For most of their history, these drinks were homemade. Families sourced ingredients weeks ahead of Ramadan and the prep itself was part of the ritual. Over the 20th century, as lives got busier, the market responded. Sobia went from kitchen staple to street vendor product. Qamar al-Din sheets filled supermarket shelves. Vimto launched Ramadan campaigns on Arab satellite TV that achieved genuine cult status. Yet despite going commercial, none of these drinks fully lost their personal character.

 Family-run sobia vendors still operate from barrels in Makkah and Madinah. People still seek out the same stalls their grandparents visited. Local Saudi brands like Milaf Cola have more recently entered the Ramadan beverage scene, reflecting a growing national interest in homegrown products and adding a modern Saudi identity to the iftar table.

The Real Story Behind Every Sip

The history of Ramadan drinks in Saudi Arabia is not really about beverages at all. It is about how a culture absorbs, adapts, and makes things entirely its own. Sobia arrived with Egyptian pilgrims. Qamar al-Din traveled through Levantine trade routes. Vimto came from England via India. Tamr Hindi carries its South Asian origins right there in its name.

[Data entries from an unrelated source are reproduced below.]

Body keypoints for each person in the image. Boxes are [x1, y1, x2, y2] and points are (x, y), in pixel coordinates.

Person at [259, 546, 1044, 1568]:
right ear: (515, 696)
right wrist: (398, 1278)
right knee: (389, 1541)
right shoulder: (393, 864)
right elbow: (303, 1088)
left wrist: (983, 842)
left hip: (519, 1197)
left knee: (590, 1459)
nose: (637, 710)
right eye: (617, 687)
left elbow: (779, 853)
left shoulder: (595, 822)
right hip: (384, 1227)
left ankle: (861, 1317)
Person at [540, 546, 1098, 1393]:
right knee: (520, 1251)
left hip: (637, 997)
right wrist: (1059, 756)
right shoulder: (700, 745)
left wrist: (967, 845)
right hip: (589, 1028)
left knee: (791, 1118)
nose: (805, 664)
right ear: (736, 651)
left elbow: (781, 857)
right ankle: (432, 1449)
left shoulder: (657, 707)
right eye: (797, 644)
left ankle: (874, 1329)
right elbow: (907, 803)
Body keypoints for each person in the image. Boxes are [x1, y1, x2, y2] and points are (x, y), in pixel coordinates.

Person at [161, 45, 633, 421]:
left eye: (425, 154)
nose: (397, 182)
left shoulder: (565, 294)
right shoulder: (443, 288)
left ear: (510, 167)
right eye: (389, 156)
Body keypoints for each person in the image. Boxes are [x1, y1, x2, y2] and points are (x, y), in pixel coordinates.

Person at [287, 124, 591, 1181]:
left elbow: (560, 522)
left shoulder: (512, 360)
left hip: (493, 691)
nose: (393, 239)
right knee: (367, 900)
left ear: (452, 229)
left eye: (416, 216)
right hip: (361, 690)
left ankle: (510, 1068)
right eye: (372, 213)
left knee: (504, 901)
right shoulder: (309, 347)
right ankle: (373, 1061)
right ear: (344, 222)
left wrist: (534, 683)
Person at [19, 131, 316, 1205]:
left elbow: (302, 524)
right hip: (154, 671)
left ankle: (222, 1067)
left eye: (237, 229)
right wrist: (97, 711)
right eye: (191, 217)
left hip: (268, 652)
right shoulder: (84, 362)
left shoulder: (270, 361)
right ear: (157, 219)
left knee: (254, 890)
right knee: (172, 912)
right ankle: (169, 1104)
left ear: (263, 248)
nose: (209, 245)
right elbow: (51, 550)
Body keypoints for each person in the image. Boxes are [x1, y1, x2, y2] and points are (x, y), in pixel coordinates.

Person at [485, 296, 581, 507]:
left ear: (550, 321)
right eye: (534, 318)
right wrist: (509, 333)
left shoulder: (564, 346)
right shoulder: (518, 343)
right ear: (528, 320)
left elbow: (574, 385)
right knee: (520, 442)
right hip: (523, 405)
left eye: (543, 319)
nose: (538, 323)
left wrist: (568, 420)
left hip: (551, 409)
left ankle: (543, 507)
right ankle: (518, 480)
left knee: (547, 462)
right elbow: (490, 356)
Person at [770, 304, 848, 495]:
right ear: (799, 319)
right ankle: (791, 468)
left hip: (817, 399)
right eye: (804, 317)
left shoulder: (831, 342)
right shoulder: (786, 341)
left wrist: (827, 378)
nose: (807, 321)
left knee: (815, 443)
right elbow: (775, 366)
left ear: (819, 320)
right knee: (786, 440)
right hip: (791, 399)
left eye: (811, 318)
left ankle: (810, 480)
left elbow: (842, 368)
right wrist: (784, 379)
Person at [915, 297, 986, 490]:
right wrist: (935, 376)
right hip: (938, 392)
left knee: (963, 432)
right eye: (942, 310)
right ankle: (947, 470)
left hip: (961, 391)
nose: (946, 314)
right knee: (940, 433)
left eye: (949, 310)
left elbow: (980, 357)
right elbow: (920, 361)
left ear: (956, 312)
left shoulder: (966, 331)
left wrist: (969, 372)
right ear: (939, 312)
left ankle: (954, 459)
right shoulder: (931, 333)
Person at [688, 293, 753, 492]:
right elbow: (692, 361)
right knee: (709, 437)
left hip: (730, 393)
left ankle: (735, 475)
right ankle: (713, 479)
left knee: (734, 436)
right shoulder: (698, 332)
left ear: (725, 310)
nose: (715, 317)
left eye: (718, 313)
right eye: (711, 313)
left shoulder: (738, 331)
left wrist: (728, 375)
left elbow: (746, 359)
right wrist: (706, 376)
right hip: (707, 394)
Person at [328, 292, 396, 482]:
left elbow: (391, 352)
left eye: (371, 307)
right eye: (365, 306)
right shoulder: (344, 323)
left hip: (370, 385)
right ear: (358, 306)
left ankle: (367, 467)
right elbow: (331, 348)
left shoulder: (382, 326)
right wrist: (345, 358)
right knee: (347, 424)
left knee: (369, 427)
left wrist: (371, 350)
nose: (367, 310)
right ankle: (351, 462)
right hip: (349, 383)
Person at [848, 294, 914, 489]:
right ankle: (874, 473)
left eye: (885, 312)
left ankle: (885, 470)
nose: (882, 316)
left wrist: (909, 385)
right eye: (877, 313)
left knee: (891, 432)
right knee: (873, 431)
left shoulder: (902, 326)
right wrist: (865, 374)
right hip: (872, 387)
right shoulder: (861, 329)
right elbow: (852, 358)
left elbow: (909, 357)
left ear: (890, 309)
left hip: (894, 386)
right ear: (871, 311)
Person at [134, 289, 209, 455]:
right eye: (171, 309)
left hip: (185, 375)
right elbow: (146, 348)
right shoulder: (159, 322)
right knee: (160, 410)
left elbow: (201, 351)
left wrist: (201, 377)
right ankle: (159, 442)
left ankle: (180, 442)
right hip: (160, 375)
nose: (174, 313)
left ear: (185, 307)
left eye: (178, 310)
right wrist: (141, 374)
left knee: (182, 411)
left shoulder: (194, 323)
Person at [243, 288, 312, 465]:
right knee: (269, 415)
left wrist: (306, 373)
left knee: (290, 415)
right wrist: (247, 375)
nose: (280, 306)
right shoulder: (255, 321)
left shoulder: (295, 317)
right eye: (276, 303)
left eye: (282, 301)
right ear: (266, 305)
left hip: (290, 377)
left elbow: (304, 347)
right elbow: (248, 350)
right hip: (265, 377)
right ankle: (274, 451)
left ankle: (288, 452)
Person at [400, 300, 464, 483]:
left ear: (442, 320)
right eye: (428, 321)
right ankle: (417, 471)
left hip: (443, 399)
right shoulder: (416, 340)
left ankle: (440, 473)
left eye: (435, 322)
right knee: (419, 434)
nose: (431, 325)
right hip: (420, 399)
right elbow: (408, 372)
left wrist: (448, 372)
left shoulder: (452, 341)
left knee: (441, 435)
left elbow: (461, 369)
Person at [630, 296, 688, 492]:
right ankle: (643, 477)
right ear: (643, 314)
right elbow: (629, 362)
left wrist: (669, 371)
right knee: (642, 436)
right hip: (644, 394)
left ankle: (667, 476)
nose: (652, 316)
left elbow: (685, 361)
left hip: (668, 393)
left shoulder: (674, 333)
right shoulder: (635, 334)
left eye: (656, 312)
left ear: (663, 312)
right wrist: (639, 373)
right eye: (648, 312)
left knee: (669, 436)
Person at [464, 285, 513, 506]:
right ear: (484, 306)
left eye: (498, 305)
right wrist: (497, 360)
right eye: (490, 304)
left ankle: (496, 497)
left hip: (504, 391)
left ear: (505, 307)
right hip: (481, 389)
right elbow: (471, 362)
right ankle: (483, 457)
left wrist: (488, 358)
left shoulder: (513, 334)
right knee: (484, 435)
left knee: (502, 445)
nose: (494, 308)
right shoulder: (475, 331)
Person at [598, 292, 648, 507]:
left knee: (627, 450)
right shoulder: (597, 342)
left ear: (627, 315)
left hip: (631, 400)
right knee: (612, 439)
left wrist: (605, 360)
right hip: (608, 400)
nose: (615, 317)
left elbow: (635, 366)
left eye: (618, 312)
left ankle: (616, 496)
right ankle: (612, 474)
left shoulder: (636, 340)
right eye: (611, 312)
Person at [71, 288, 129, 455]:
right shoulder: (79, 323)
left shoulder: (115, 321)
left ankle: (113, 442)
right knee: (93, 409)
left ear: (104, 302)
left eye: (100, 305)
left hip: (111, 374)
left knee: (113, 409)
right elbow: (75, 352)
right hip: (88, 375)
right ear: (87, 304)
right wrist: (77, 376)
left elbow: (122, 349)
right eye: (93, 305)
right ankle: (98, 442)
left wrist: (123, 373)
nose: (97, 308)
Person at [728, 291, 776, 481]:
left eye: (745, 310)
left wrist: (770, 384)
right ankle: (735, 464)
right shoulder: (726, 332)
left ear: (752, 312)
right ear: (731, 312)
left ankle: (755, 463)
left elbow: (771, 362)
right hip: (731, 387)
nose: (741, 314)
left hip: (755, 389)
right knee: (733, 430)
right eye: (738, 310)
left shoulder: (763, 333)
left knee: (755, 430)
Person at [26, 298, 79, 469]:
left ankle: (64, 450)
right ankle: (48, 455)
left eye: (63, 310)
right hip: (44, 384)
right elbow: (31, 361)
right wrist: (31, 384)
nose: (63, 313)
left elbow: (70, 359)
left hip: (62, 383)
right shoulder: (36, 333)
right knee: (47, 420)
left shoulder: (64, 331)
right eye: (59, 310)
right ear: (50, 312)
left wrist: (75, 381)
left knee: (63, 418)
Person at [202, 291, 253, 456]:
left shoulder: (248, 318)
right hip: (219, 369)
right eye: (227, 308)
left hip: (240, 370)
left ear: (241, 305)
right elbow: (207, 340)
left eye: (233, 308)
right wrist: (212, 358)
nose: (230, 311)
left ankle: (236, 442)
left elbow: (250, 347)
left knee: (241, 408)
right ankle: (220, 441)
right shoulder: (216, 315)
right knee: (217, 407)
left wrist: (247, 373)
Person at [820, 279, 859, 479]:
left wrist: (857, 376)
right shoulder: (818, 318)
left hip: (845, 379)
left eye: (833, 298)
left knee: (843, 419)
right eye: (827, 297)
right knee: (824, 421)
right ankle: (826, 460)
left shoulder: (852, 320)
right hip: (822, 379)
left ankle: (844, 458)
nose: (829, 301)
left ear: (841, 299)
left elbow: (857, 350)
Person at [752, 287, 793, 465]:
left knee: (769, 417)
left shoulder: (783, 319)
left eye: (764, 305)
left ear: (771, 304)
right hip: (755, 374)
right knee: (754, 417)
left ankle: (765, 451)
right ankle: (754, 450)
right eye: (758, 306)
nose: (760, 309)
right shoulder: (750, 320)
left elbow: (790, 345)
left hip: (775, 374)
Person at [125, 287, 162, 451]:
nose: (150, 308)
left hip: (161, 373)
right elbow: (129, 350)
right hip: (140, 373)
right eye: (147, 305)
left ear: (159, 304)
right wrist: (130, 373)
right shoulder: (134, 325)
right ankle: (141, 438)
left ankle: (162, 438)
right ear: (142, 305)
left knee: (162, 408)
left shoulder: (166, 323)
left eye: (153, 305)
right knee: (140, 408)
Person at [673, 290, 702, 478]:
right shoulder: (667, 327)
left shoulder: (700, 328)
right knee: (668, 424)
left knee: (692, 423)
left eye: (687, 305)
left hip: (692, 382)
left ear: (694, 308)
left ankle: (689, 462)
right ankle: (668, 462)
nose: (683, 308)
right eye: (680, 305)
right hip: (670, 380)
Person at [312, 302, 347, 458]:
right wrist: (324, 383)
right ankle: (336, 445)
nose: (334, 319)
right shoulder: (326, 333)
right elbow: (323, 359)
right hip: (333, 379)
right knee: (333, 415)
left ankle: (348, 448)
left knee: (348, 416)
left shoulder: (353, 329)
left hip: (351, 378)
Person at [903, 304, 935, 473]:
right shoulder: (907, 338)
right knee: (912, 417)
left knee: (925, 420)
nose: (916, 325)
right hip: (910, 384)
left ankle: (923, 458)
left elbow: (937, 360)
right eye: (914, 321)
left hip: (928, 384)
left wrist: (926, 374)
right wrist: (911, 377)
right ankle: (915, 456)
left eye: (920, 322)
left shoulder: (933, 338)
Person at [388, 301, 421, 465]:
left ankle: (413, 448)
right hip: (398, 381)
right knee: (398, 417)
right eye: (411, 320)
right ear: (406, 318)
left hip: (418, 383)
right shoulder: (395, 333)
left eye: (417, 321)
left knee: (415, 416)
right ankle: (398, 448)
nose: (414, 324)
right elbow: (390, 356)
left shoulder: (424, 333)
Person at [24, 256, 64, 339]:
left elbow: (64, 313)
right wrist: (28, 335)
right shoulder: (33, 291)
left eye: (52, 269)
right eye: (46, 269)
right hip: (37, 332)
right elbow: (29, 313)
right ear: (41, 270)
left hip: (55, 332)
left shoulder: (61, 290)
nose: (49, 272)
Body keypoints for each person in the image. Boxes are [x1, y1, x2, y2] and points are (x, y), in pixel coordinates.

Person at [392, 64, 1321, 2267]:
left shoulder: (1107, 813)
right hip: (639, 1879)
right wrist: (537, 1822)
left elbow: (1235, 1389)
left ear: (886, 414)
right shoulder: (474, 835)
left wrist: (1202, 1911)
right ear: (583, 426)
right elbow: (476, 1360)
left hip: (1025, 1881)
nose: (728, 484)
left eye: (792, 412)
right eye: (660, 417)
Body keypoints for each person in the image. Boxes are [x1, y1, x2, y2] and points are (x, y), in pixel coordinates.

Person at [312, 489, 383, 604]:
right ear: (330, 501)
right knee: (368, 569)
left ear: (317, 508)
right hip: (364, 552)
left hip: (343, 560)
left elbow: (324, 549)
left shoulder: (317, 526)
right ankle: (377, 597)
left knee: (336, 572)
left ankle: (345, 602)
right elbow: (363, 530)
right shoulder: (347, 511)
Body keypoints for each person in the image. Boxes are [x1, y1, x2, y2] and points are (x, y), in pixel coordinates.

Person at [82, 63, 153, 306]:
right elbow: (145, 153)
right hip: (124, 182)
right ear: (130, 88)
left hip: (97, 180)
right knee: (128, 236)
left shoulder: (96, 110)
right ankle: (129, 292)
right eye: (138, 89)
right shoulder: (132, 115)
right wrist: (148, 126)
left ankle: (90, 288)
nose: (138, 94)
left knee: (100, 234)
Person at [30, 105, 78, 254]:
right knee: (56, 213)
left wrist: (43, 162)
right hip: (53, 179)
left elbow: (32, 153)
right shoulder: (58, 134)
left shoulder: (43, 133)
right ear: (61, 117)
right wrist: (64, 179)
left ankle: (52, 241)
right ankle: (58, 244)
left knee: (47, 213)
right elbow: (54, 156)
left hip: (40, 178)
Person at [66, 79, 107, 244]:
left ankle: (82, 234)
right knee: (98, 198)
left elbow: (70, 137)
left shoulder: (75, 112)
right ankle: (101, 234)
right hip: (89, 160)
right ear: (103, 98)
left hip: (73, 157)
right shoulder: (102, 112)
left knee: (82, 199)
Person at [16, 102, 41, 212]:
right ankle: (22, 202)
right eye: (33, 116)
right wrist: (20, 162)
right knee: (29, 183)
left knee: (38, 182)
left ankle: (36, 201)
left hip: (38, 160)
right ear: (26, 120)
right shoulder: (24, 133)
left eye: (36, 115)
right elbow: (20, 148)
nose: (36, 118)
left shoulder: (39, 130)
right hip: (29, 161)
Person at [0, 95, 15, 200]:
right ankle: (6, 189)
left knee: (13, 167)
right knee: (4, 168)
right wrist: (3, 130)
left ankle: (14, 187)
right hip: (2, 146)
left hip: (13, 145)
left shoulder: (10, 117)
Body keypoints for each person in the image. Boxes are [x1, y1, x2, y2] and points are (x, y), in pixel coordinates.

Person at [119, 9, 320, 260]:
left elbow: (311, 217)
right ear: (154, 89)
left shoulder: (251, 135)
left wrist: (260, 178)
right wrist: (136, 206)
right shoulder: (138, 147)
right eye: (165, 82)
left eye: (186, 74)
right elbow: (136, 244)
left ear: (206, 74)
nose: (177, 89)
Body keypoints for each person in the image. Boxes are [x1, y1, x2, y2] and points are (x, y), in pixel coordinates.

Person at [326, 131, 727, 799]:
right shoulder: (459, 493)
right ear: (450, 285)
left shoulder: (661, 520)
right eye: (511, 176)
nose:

All of them landed on the Saudi iftar table and never left. Why? Because they were useful, delicious, and over time became wrapped up in memory and meaning. For a Saudi family sitting down to break their fast, that first cold sip is not just hydration. It is history and family, and it is the same glass their parents raised before them, and their grandparents before that.

FAQs

What is the history of Ramadan drinks in Saudi Arabia?
Ramadan drinks in Saudi Arabia developed over centuries as a practical response to the desert climate and long fasting hours. Drinks like Sobia arrived through Egyptian pilgrim caravans, Qamar al-Din traveled from the Levant via trade routes. Even Vimto made its way from England through India into the Gulf. Over time, these beverages became deeply tied to Saudi iftar culture, hospitality, and family tradition.

What are the most traditional Ramadan drinks in Saudi Arabia?
The most traditional Ramadan drinks in Saudi Arabia are Sobia, Qamar al-Din, and Tamr Hindi (tamarind).

Why is Vimto so popular during Ramadan in Saudi Arabia?
Vimto became popular in Saudi Arabia after the Aujan family introduced it to the Gulf market in 1927. It was originally invented in England as a non-alcoholic health tonic, which made it a natural fit for Muslim households.

What is Qamar al-Din and where does it come from?
Qamar al-Din is a sweet apricot nectar made from dried fruit leather dissolved in water. It originates from the Levant, specifically from the Ghouta region of Syria, where it was first produced and recorded in a 13th-century recipe.

How has the culture of Ramadan drinks in Saudi Arabia changed over time?
Historically, most Ramadan drinks in Saudi Arabia were homemade, with families preparing recipes passed down through generations. Over the 20th century, commercial production grew to meet demand, with street vendors, supermarkets, and major brands taking center stage. Today, local Saudi brands are also entering the Ramadan beverage market, reflecting a modern national identity at the iftar table while still honoring the deep cultural roots of these traditional drinks.